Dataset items
__________
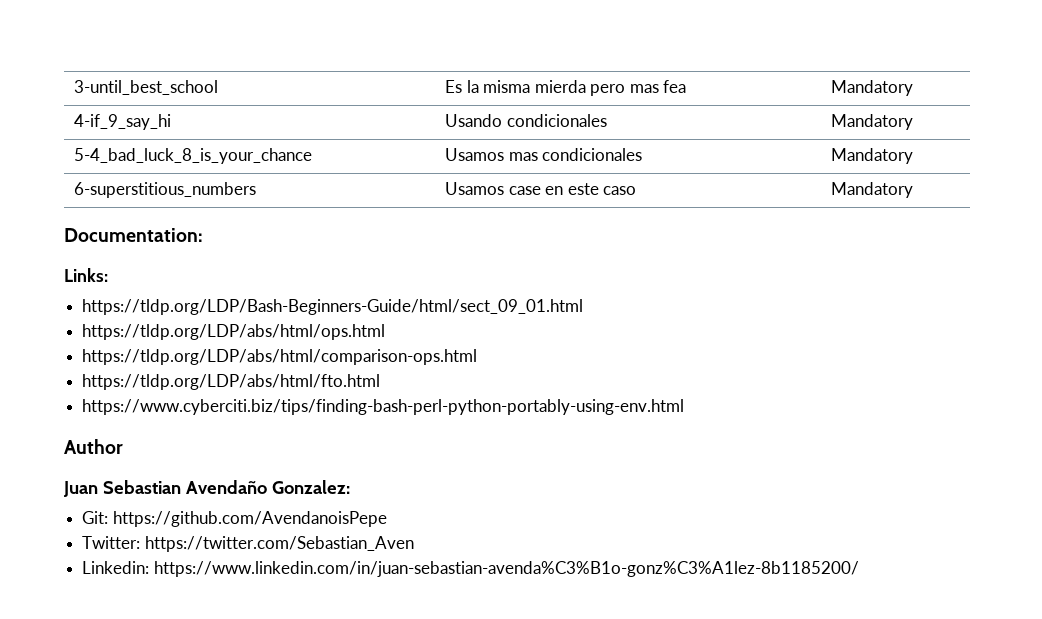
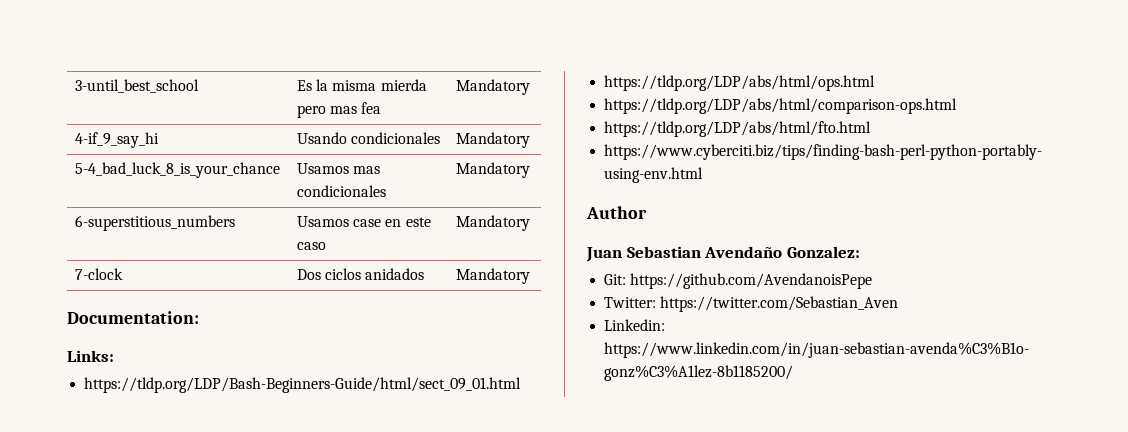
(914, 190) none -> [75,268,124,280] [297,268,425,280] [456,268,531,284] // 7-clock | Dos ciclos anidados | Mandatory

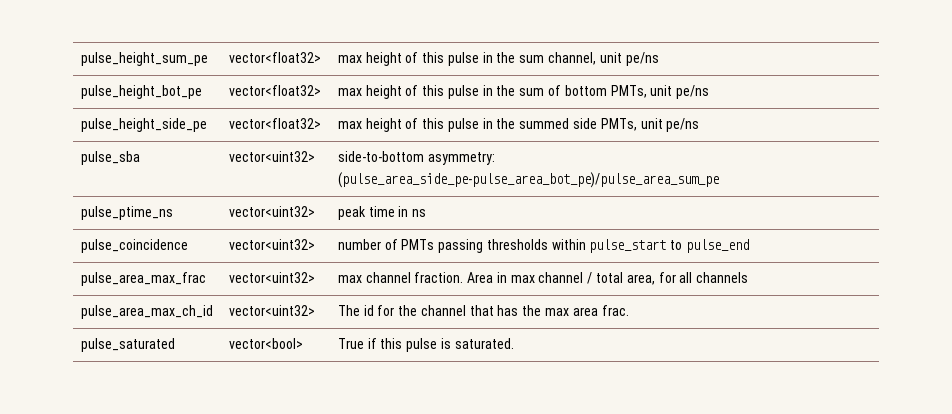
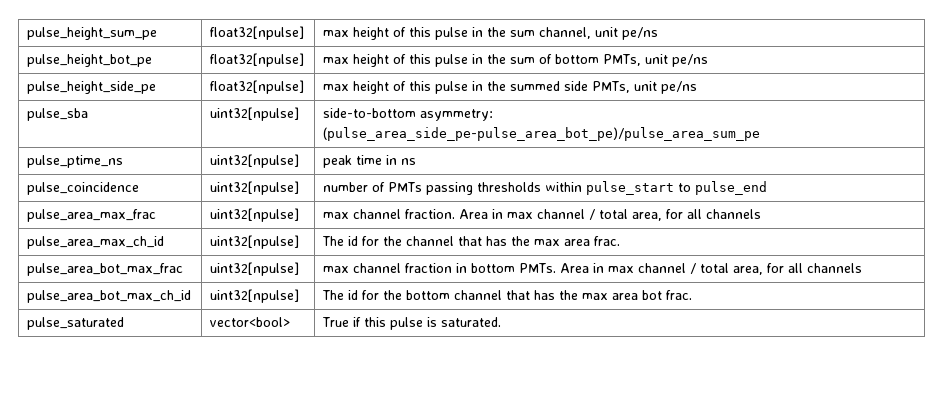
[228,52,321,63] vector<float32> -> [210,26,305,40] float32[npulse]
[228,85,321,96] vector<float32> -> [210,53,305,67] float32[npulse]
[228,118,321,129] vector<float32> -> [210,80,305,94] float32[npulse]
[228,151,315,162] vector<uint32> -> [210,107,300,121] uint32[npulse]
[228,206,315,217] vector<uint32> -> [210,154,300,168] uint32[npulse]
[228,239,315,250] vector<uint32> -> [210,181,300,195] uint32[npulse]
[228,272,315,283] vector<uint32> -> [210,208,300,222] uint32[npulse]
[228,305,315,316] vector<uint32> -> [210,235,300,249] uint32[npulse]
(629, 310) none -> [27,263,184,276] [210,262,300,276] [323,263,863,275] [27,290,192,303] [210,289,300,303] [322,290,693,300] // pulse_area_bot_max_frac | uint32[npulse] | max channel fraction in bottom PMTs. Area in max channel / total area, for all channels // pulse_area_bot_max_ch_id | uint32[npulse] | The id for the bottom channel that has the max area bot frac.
__________
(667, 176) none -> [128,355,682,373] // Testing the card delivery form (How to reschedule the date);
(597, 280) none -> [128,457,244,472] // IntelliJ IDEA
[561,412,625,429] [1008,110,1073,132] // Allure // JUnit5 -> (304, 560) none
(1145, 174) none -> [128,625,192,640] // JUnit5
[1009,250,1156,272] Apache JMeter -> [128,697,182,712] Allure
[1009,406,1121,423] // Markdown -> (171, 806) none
__________
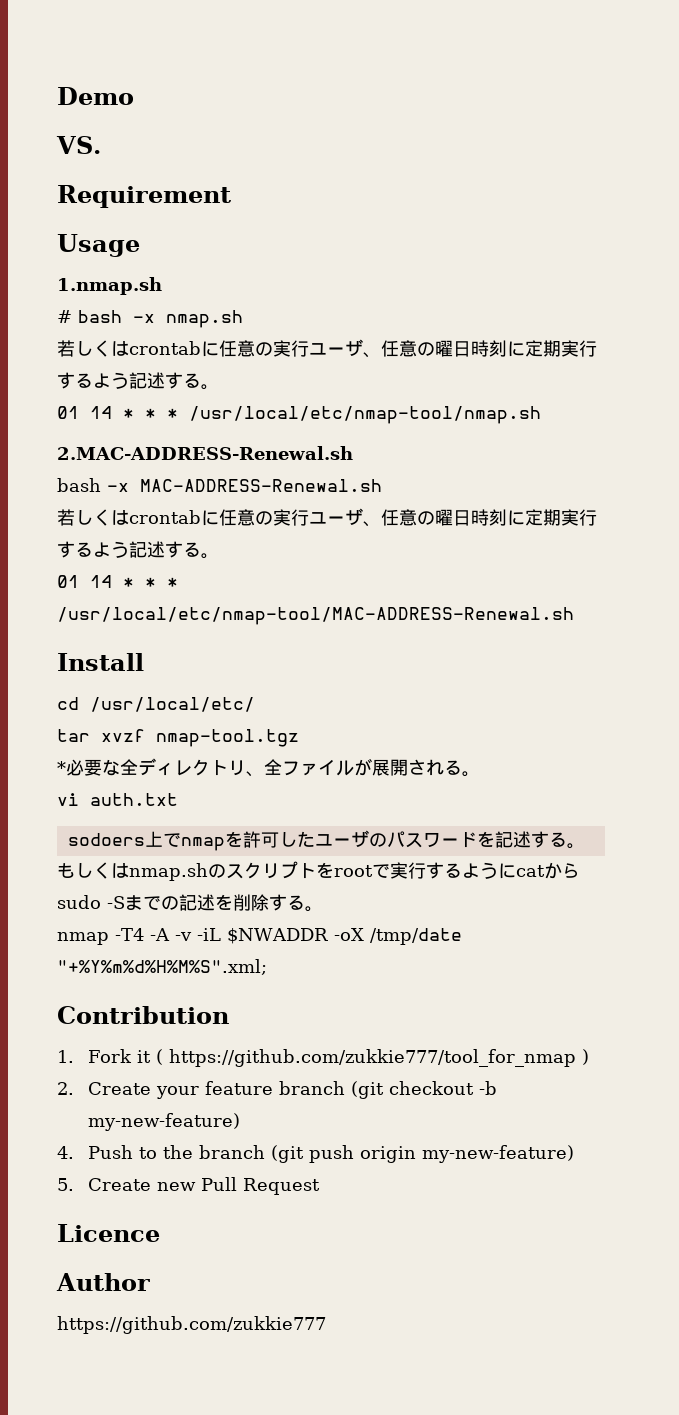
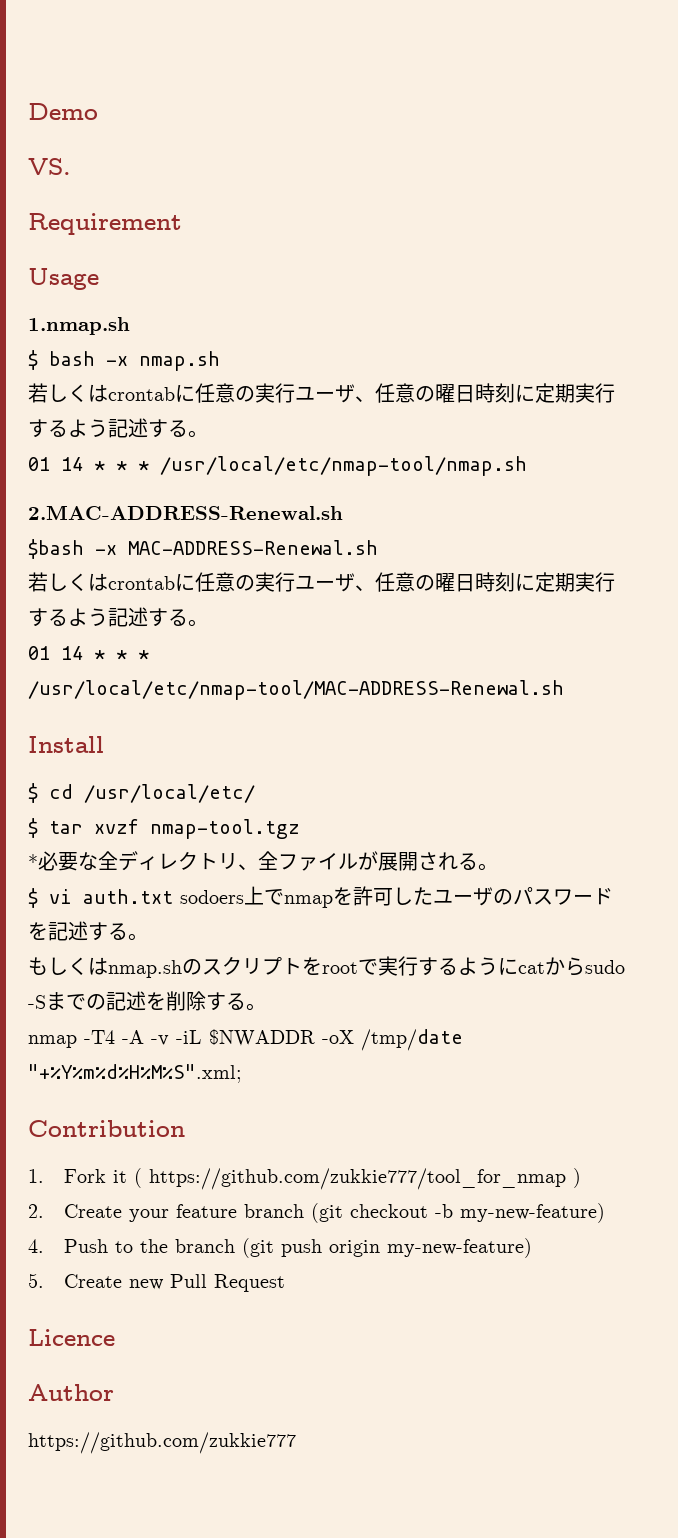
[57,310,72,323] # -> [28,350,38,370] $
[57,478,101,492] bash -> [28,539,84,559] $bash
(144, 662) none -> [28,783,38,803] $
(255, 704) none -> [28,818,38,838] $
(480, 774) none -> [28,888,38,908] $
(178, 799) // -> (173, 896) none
__________
WHAT TO DO:
Only the lines above starting at the one containing "[228,272,315,283] vector<uint32> ->" and ending at the one containing "(629, 310) none", both included, are to be returned, exactly as they read.

EXERCISE SOLUTION:
[228,272,315,283] vector<uint32> -> [210,208,300,222] uint32[npulse]
[228,305,315,316] vector<uint32> -> [210,235,300,249] uint32[npulse]
(629, 310) none -> [27,263,184,276] [210,262,300,276] [323,263,863,275] [27,290,192,303] [210,289,300,303] [322,290,693,300] // pulse_area_bot_max_frac | uint32[npulse] | max channel fraction in bottom PMTs. Area in max channel / total area, for all channels // pulse_area_bot_max_ch_id | uint32[npulse] | The id for the bottom channel that has the max area bot frac.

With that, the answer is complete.